Nous vivons à une époque où l’on parle beaucoup de liberté et il semble que la liberté individuelle soit l’objectif ultime à atteindre dans nos vies. Mais en même temps, nous laissons la société faire pression sur nous pour que nous voulions ce que la société veut. Parfois, nous pensons que nous voulons quelque chose, mais en fait c’est ce qu’on nous a appris à vouloir. Je pense que le libre arbitre est difficile et je voulais montrer que, quel que soit l’âge et qu’on soit une femme ou un homme, cette pression sociale est toujours présente.

La question des frontières floues de l’identité sexuelle est aussi au cœur de votre film.
La vieille façon de penser est de seulement réfléchir en termes de catégories hommes/femmes. Évidemment, si on fait cela, on restera toujours bloqué à une manière de penser du style "les femmes sont comme ça, les hommes sont comme ça". A mon avis, la façon la plus intéressante de penser serait de se demander comment on peut accepter tous les gens comme ils sont et les laisser accomplir ce qu’ils peuvent accomplir, au-delà de leur biologie. Je pense qu’on se dirige vers cela, mais c’est un processus difficile. Nous devons y travailler au niveau personnel et au niveau politique. Ce n’est pas un sujet facile car il faut parler des sentiments cachés, des désirs cachés, mais aussi des privilèges qui sont donnés à certains et qui leur sont maintenant repris, ce qui fait mal. C’est un processus douloureux qui ressemble parfois à une guerre, mais si on considère une plus vaste perspective, cela donnera pour finir plus de liberté à tout le monde. Dans le film, je voulais aussi montrer que ce ne sont pas seulement les femmes qui souffrent de l’inégalité sexuelle, mais aussi les hommes qui ne s’en rendent simplement pas vraiment compte car ils sont dans une position privilégiée. A travers le personnage du père, on voit que la manière dont nous considérons la masculinité est très étroite et met beaucoup de pression sur les hommes, ce qui ne me plait pas non plus. Je pense que nous devons tous commencer à nous émanciper de ces murs qui sont mis en nous.

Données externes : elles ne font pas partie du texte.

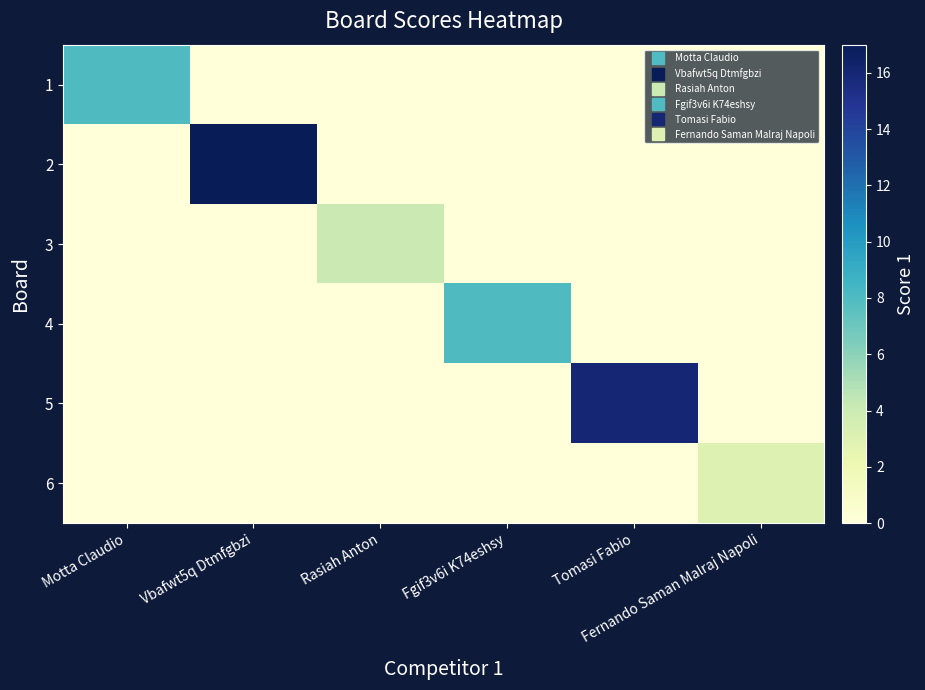

What is the spread (max minus min) of values at Rasiah Anton?

4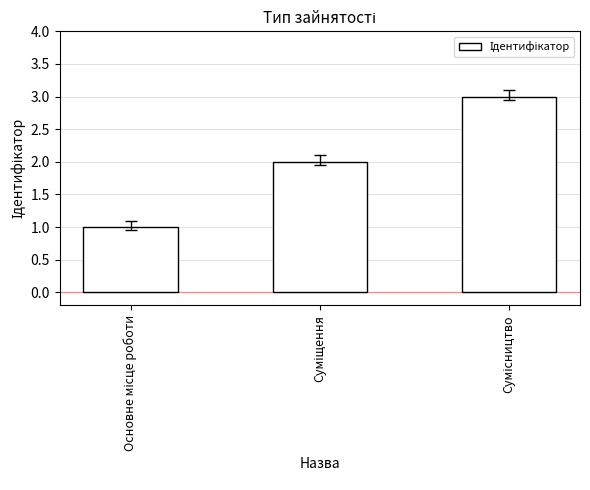

What is the value of the 3rd bar from the left?

3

Vous venez de recevoir une aide du Vienna Film Fund pour un documentaire intitulé Feminism WTF.
Je voudrais vraiment apporter quelque chose à cette vaste discussion sur les politiques du genre, mais ce sera un film amusant et détendu car je ne veux pas alimenter la polémique sur le sujet. J’espère que ce sera intéressant intellectuellement et que cela incitera les gens à prendre du recul par rapport à leurs émotions du moment et à discuter du sujet de manière rationnelle et avec de l’humour. Je suis une activiste moi-même et quand j’ai commencé l’école de cinéma, je venais d’un univers où l’égalité entre les sexes était réelle. Avant d’entrer dans l’industrie cinématographique, je n’avais jamais ressenti le fait d’être traitée aussi différemment parce que j’étais une femme. Je pense que c’est une chose vraiment effrayante et je suis très heureuse que maintenant tout le monde doive en parler. Je sais que ce n’est pas facile et même pour moi, c’est parfois compliqué d’aborder cette question, mais je pense que c’est quelque chose que nous devons traverser pour que les choses s’améliorent et que l’égalité soit effective.